Tipos de Rochas & Minerais - kolx & Keith
"Tipos de Rochas & Minerais [Mixtape)" by kolx and Keith, an abstract hip-hop album from 2020, featuring a record cover designed by JOZÁ also known as torajjjosu.
JOZÁ, a Salvador-born art director who was 20 years old at the time, shared in an interview the creative process behind the work. According to him:
I started the development from a feeling that already had a smell, sound and color, but not an image. In the first artworks I worked with collage, placing all the elements that referred me to the concept of the piece: the metaphor of rocks as living bodies, in motion, with sounds and blood currents.

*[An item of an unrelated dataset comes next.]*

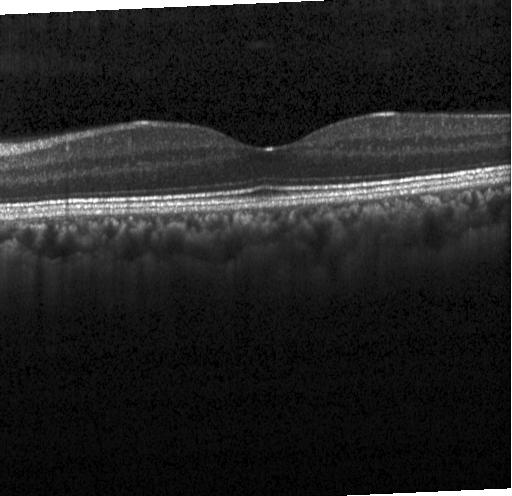
Optical coherence tomography B-scan, SD-OCT, instrument: Heidelberg Spectralis.
Macular OCT: no CNV, DME, or drusen.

Everything really began to unfold when I started removing the excess. I tried to translate the meaning of all the elements that guide the concept into a single one. Since the idea is that rocks are constituents of an organism, I came to the conclusion that I could center the concept on a heart. A rock heart.
Because I consider the heart to be the organ that touches the balance of a body, the choice was to use one rock among the many types, and make that meteorite resemble this human component. The largest organ, the pump, always active, center of everything.

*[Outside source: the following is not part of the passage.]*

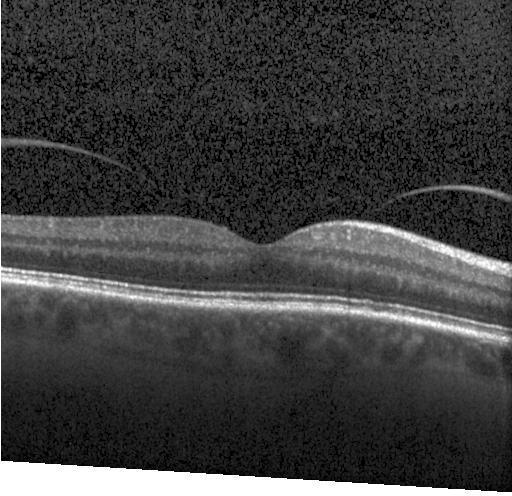

OCT line scan. Acquired on a Heidelberg Spectralis. SD-OCT. Macular scan.
OCT finding: no choroidal neovascularization, no diabetic macular edema, and no drusen.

The cover works simultaneously as a tactile image and a conceptual statement. At its center, a large rock is rendered in high-contrast detail, set against a textured background that recalls fabric or fine paper. This interplay between mineral solidity and soft texture supports the work’s core metaphor, the rock as a living organ, with veins, density, and constant movement. The muted gray palette is punctuated only by a cold, mineral blue, functioning as a visual marker akin to scientific notation or mineral catalogues.
Typography, set in Arial, plays a crucial role. A typeface often associated with utilitarian or corporate contexts is reimagined here as an experimental tool. Text is rotated, set vertically, and fragmented into double square-bracketed sections, creating a coded, archival atmosphere. The presence of binary code extends this semiotic system, positioning the album as an artefact to be decoded rather than passively consumed.

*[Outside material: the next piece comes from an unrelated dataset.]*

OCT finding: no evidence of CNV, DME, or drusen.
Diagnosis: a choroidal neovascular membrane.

The back cover shifts into a denser, topographical composition. Floating rock fragments recall geological samples, while the tracklist flows organically without rigid alignment. A vertical spine in Arial connects front and back, and right-aligned credits balance the visual weight of the scattered rock forms. The overall effect is closer to a field notebook or research chart than a conventional music back cover.
The identity is conceptually coherent and visually distinctive, merging clinical precision with an intimate, almost diaristic tone. Its main vulnerability lies in legibility at small scales, the fine blue text over textured gray risks disappearing in thumbnails or digital listings. Still, the cover of “Tipos de Rochas & Minerais (Mixtape]” succeeds in transforming the neutrality of Arial into something personal and coded, and in making a single rock beat like the heart of an imagined body.